GEORGE Floyd, a black man arrested in his car on a street in Minneapolis, Minnesota, died after a white policeman knelt on his neck for nearly nine minutes, ignoring his words “I can’t breathe.”
For days now, protesters have gathered in the streets of many US cities – New York, St. Paul, Philadelphia, Miami, Detroit, and Los Angeles – to denounce the incident and hundreds of people in London, Berlin, and Paris have voiced their solidarity with the US protesters.
Filipinos can well understand this reaction to that incident in Minneapolis. When the US replaced Spain as our new colonial power in 1898, the Americans sought to establish a democratic republican government similar to theirs, with the same basic principles on human rights.
In 1776, the US Declaration of Independence stated: “We hold these truths to be self-evident, that all men are created equal, that they are endowed by their Creator with certain inalienable rights, that among these are life, liberty, and the pursuit of happiness.”

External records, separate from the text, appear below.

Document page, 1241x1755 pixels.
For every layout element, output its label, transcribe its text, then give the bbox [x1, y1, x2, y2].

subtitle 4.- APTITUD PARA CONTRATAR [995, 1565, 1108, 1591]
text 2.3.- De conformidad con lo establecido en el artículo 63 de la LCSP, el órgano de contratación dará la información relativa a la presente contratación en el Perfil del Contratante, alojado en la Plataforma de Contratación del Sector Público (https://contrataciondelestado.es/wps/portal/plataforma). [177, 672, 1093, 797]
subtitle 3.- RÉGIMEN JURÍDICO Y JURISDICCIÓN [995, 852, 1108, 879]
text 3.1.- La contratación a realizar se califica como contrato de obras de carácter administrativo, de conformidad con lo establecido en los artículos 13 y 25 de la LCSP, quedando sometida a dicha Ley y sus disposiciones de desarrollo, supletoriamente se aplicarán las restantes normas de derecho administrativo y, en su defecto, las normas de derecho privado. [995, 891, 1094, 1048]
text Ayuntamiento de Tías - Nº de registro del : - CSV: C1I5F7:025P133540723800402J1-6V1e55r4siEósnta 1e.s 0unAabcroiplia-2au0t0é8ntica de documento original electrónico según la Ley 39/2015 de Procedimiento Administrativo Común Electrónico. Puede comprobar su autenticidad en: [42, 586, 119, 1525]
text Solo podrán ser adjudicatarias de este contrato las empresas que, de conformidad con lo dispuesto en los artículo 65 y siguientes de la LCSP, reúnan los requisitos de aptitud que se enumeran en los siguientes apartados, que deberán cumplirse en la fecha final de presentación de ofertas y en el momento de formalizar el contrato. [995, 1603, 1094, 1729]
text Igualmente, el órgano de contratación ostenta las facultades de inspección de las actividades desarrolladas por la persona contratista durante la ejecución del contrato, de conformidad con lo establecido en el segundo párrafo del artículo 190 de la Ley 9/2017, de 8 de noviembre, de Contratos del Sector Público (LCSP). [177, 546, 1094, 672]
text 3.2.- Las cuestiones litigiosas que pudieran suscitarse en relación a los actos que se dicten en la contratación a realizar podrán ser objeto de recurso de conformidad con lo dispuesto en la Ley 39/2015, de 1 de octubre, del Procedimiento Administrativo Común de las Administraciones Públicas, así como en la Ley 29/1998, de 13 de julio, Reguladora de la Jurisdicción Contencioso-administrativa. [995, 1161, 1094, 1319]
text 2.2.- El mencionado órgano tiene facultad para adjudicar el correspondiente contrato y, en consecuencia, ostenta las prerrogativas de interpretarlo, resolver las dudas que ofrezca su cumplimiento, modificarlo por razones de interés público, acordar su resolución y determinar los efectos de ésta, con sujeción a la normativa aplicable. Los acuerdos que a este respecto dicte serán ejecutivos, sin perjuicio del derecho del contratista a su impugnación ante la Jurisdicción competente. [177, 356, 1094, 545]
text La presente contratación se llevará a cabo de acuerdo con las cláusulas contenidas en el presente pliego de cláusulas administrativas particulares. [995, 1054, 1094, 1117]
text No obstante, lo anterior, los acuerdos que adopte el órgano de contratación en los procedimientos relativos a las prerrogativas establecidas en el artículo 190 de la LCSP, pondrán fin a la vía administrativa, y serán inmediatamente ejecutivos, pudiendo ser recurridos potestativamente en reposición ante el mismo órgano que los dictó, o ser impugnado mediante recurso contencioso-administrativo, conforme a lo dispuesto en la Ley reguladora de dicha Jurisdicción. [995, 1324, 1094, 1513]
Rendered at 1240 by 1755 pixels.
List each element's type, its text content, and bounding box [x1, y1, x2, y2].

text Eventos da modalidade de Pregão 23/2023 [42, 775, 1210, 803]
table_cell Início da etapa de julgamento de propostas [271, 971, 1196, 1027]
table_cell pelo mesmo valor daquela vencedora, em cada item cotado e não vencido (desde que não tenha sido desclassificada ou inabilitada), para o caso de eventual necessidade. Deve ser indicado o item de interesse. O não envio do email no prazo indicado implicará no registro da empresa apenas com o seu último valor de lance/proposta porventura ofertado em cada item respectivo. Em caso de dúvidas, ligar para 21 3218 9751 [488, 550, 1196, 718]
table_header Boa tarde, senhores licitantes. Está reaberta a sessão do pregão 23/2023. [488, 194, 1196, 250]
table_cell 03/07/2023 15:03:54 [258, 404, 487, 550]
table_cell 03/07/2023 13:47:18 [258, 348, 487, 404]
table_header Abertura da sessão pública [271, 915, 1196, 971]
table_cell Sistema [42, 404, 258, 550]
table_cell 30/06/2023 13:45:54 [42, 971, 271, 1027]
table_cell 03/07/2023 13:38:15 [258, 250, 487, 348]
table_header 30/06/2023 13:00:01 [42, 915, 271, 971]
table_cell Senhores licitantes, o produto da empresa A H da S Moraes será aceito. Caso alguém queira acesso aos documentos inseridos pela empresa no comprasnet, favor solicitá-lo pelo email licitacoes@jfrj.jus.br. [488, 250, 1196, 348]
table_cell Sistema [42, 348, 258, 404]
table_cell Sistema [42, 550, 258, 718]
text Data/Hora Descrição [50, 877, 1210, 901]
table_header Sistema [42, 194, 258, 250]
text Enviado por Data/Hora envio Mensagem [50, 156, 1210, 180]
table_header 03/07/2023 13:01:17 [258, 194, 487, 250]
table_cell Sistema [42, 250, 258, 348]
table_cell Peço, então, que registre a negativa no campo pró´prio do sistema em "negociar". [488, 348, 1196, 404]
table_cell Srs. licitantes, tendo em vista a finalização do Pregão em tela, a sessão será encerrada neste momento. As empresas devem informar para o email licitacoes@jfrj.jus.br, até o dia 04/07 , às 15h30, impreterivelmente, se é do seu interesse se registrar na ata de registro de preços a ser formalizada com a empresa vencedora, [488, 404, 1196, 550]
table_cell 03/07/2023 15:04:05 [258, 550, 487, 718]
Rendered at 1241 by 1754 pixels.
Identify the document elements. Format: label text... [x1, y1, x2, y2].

The Philippine Constitution today reflects this principle of equality of all men with the provision: “No person shall be deprived of life, liberty, or property without due process of law, nor shall any person be denied the equal protection of the law.”
George Floyd appeared to have been denied these rights in the video seen all over the US. With his hands manacled behind his back, his face to the concrete sidewalk, he died after almost nine minutes of the full weight of the white policeman on his neck. Protest demonstrations began soon afterwards – in Minneapolis itself and soon in other American cities.
In the nation’s capital Washington,
DC, protesters converged at Lafayette Square in front of the White House and Secret Service agents rushed President Donald Trump to a White House bunker Friday night. The protests continued for days afterwards and police fired tear gas
to break up the crowd at one point. Trump has now warned he will call out military troops if the protests continue in Washington and in the other cities of the country.
Many of the protesters were particularly concerned with the fact that George Floyd was a black man, the latest of a number of black men who have recently died while in police custody. But black, brown, or white, the death of any man already subdued and under complete police control must have seemed to the
protesters as violating that respect for the rights of all men in the US Declaration of Independence.
The policeman who knelt on George Floyd’s neck has now been charged with murder and the others with him in the sidewalk incident have been fired. The
legal process should help assure protesters that justice will be served. But the continuing unplanned, uncoordinated protest movement
arising from a primeval concern for justice and respect for human rights
may continue a while longer and we will continue to follow developments in the streets of America.